_EXTRACT_
▽

Pow(2) inplace operation problem with gradient

fewagner · October 2, 2019, 12:18pm

Hi!
I’m trying to learn a differential equation from data, for that I defined a net that approximates the derivative at a point. I then use the output of the net to approximate the next grid-point of the solution to the differential equation and use that as an input for the next step. The function calls of the net are therefore recursive. Now I also know already pretty exactly the formula of the differential equation i want to approximate and do some feature extraction in every step, precisely building some products, powers, squares, etc with the output of the net and additional parameters.

class ODEMultistep(nn.Module):

    def __init__(self, args): 
        super(ODEMultistep, self).__init__()
        self.fnn1 = Derivative_FNN().to(args.device)
        self.fnn2 = Superpos_FNN(args.steps).to(args.device) 
        self.args = args

    def forward(self, nr, iv, k, stop):
        ni_pred = torch.zeros(nr.size(0), stop).to(self.args.device)
        ni_pred[:, :self.args.steps] = iv.clone().detach()
        ni_pred.requires_grad = True

        # this loops over all available nodes and calculates the next node
        for j in range(self.args.steps, stop - self.args.steps):

            solutions = []
            # this calculates all previous derivatives
            for l in range(j - self.args.steps, j):
                t1 = nr[:, l] / ni_pred[:, l] * nr[:, l] # here calculate features
                td = nr[:, l].pow(2)
                td -= ni_pred[:, l].pow(2) # in this line the gradient gets lost
                t2 = k * nr[:, l]
                t2 *= torch.sqrt(td)
                t1, t2 = t1.view(-1, 1), t2.view(-1, 1)
                derivative = self.fnn1(t1, t2)
                solutions.append(derivative)
            this_derivative = self.fnn2(solutions)
            ni_pred[:, j] = ni_pred[:, j - 1] + self.args.stepsize * this_derivative

        return ni_pred

Now I get this error message when running the code:

sys:1: RuntimeWarning: Traceback of forward call that caused the error:
  File "/home/felixwagner/MEGAsync/Projektarbeit/Code/train_ODEMultistep.py", line 164, in <module>
    train(args, model, criterion, train_loader, optimizer, epoch)
  File "/home/felixwagner/MEGAsync/Projektarbeit/Code/lib/utils_ODEMultistep.py", line 27, in train
    stop=i)
  File "/home/felixwagner/miniconda3/envs/felix_ml/lib/python3.7/site-packages/torch/nn/modules/module.py", line 493, in __call__
    result = self.forward(*input, **kwargs)
  File "/home/felixwagner/MEGAsync/Projektarbeit/Code/lib/utils_ODEMultistep.py", line 101, in forward
    td -= ni_pred[:, l].pow(2)

Traceback (most recent call last):
  File "/home/felixwagner/MEGAsync/Projektarbeit/Code/train_ODEMultistep.py", line 164, in <module>
    train(args, model, criterion, train_loader, optimizer, epoch)
  File "/home/felixwagner/MEGAsync/Projektarbeit/Code/lib/utils_ODEMultistep.py", line 36, in train
    loss.backward()

△

_ASSIGNMENT 1_
According to the forum thread on the pow(2) gradient problem, why are the net's function calls recursive?
The listing that follows has no connection to the forum thread.

_MATERIAL FOR THIS TASK_
▽

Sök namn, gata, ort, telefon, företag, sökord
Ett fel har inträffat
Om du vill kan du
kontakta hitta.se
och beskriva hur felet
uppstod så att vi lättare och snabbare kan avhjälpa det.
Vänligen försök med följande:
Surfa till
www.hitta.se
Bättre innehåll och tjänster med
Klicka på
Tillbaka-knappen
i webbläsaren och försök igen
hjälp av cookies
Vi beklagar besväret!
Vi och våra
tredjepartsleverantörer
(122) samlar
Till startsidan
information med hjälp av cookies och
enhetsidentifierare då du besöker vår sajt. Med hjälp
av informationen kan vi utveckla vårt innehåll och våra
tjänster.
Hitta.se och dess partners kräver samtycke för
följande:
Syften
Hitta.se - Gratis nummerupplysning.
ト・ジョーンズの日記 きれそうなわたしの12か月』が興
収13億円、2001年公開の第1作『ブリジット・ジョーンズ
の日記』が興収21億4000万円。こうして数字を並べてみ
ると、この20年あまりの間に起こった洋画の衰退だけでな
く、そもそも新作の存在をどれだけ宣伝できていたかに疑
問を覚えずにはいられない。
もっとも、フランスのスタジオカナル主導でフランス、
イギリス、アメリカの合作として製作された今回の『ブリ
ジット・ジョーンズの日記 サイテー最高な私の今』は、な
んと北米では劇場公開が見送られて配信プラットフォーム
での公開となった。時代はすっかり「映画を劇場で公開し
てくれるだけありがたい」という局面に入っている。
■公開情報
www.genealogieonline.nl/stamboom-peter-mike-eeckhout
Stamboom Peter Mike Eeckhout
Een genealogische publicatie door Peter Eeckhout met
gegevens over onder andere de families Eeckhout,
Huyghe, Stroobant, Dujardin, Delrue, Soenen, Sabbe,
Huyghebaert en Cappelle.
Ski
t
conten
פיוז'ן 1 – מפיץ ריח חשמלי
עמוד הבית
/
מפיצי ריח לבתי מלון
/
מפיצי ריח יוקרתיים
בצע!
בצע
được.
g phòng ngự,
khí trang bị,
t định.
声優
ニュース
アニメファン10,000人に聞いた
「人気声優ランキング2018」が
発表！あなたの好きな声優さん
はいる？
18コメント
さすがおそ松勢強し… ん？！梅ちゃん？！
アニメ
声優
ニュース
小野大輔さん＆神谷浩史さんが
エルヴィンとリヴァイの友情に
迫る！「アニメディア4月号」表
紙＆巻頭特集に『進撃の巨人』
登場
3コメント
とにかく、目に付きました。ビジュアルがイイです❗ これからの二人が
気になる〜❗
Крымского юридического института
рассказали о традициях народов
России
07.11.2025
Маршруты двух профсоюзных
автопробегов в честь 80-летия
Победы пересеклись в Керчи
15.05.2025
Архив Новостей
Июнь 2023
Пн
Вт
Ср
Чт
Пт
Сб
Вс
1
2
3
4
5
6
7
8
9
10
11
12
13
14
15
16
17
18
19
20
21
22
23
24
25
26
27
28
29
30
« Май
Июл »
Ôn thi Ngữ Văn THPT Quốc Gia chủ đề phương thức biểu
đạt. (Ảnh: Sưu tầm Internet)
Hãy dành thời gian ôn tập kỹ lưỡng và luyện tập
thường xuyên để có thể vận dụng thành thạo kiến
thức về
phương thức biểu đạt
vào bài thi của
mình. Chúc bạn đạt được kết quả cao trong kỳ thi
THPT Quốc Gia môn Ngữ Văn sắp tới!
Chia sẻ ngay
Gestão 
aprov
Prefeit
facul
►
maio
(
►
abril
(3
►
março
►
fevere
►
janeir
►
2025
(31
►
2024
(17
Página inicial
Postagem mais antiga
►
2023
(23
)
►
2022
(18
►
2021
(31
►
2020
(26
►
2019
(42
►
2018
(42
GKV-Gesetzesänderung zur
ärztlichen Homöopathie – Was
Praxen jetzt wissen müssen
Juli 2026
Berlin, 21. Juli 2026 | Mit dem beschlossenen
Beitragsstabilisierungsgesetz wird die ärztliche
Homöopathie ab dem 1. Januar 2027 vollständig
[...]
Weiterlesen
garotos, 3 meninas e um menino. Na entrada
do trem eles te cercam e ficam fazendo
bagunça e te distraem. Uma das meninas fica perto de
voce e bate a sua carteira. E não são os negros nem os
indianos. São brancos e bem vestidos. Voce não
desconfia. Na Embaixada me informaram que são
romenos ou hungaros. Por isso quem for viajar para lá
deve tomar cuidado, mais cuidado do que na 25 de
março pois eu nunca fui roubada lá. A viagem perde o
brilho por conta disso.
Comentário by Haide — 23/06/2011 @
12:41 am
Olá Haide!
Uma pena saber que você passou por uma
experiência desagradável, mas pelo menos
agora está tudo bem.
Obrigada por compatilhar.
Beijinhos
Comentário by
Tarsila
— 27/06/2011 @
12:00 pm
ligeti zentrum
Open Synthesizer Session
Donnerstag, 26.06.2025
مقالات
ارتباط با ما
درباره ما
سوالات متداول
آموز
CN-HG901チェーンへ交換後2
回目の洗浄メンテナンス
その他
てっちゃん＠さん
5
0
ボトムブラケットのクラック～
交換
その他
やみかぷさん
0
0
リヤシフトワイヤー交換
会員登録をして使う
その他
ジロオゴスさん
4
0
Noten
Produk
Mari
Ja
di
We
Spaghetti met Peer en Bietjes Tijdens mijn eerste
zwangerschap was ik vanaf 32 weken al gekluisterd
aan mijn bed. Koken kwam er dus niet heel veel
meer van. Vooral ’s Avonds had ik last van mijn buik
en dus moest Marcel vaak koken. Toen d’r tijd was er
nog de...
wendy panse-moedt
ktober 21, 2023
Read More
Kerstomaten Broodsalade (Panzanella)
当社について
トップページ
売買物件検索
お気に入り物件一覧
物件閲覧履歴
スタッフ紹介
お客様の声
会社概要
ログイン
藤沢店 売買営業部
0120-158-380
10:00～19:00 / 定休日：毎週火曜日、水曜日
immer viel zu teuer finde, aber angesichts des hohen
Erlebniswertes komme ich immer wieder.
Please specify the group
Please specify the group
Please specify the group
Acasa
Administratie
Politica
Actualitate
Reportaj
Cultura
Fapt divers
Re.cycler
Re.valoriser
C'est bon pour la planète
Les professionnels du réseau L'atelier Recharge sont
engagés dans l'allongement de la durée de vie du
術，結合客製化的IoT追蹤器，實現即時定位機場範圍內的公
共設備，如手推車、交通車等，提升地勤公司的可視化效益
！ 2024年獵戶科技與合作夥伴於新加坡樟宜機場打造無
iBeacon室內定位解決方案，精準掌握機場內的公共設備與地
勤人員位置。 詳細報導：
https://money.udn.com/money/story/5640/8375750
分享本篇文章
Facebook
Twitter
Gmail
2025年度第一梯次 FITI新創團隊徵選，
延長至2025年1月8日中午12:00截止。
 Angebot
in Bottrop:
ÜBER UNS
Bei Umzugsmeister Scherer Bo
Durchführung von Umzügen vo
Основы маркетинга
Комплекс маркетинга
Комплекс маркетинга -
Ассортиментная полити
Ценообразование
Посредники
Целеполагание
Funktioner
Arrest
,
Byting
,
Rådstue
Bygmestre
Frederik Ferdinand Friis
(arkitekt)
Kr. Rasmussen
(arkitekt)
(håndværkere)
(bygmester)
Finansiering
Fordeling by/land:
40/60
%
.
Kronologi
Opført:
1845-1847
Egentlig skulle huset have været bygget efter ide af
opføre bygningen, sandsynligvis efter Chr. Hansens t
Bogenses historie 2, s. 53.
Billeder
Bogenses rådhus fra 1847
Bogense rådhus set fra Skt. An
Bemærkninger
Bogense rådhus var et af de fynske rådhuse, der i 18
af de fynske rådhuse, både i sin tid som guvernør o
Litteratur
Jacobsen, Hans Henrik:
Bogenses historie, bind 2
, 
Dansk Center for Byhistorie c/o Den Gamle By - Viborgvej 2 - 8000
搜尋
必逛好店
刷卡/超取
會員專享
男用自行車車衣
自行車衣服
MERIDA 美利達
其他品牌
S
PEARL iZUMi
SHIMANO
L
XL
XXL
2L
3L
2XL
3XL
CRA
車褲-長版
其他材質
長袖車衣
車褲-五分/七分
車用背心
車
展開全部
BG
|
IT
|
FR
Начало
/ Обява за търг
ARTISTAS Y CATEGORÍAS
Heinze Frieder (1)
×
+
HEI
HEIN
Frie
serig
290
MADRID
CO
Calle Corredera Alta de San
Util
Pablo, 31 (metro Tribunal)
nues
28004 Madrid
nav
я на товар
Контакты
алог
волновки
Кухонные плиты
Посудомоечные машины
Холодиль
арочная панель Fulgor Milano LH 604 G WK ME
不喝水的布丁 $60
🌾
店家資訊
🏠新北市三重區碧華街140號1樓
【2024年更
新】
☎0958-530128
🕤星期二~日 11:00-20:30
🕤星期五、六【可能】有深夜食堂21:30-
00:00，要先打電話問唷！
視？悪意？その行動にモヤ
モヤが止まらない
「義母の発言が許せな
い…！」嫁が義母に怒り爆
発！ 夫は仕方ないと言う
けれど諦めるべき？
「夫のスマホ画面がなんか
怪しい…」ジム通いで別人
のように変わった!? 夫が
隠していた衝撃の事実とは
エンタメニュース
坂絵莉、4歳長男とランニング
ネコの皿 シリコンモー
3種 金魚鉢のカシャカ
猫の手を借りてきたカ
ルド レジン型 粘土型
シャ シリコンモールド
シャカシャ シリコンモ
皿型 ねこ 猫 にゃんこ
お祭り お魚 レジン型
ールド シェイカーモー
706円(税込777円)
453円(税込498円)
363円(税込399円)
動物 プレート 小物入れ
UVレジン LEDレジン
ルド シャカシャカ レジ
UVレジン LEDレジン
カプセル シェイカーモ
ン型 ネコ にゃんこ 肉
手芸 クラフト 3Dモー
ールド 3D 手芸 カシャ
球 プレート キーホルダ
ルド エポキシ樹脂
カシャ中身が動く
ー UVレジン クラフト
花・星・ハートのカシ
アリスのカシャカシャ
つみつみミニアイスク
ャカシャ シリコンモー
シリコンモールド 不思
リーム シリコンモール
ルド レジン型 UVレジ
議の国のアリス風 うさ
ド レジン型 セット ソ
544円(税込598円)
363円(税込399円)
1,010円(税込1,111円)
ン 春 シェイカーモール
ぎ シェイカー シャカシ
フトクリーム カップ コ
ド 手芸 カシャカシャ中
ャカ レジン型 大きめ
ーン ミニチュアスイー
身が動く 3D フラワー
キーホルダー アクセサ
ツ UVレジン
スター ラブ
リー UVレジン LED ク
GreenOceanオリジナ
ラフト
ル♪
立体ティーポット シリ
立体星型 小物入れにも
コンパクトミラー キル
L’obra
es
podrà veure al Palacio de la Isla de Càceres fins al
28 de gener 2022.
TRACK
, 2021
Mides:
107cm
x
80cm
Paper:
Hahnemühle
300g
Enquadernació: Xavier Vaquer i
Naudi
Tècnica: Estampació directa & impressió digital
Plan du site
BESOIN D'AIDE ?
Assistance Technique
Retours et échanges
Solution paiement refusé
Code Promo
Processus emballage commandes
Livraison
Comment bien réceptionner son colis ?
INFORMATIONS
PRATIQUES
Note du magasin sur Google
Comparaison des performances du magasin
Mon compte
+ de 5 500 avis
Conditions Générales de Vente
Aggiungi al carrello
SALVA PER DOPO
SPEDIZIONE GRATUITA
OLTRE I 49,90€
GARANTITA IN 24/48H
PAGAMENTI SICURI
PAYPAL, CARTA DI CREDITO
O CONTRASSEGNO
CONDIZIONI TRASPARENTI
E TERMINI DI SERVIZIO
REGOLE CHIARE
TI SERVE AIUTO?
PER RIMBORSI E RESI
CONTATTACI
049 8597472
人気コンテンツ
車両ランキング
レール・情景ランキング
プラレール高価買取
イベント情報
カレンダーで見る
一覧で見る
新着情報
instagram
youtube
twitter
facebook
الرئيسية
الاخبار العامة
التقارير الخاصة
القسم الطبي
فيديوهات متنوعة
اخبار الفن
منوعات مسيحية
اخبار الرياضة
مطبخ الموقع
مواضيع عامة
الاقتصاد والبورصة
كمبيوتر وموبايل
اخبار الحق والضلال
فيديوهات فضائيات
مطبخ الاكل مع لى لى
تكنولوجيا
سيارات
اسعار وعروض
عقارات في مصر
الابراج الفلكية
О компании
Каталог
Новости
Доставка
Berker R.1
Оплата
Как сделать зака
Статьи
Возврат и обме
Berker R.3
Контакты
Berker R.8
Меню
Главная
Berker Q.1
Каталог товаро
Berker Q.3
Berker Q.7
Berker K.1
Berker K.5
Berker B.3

△

_ASSIGNMENT 2_
Copy the listing word for word, from its first line through the line that contains "enhetsidentifierare då du", with both ends included.

_RESPONSE 1_
The output of the net is used to approximate the next grid point of the solution to the differential equation. That point then serves as the input for the next step, so each call depends on the one before it.

_RESPONSE 2_
Sök namn, gata, ort, telefon, företag, sökord
Ett fel har inträffat
Om du vill kan du
kontakta hitta.se
och beskriva hur felet
uppstod så att vi lättare och snabbare kan avhjälpa det.
Vänligen försök med följande:
Surfa till
www.hitta.se
Bättre innehåll och tjänster med
Klicka på
Tillbaka-knappen
i webbläsaren och försök igen
hjälp av cookies
Vi beklagar besväret!
Vi och våra
tredjepartsleverantörer
(122) samlar
Till startsidan
information med hjälp av cookies och
enhetsidentifierare då du besöker vår sajt. Med hjälp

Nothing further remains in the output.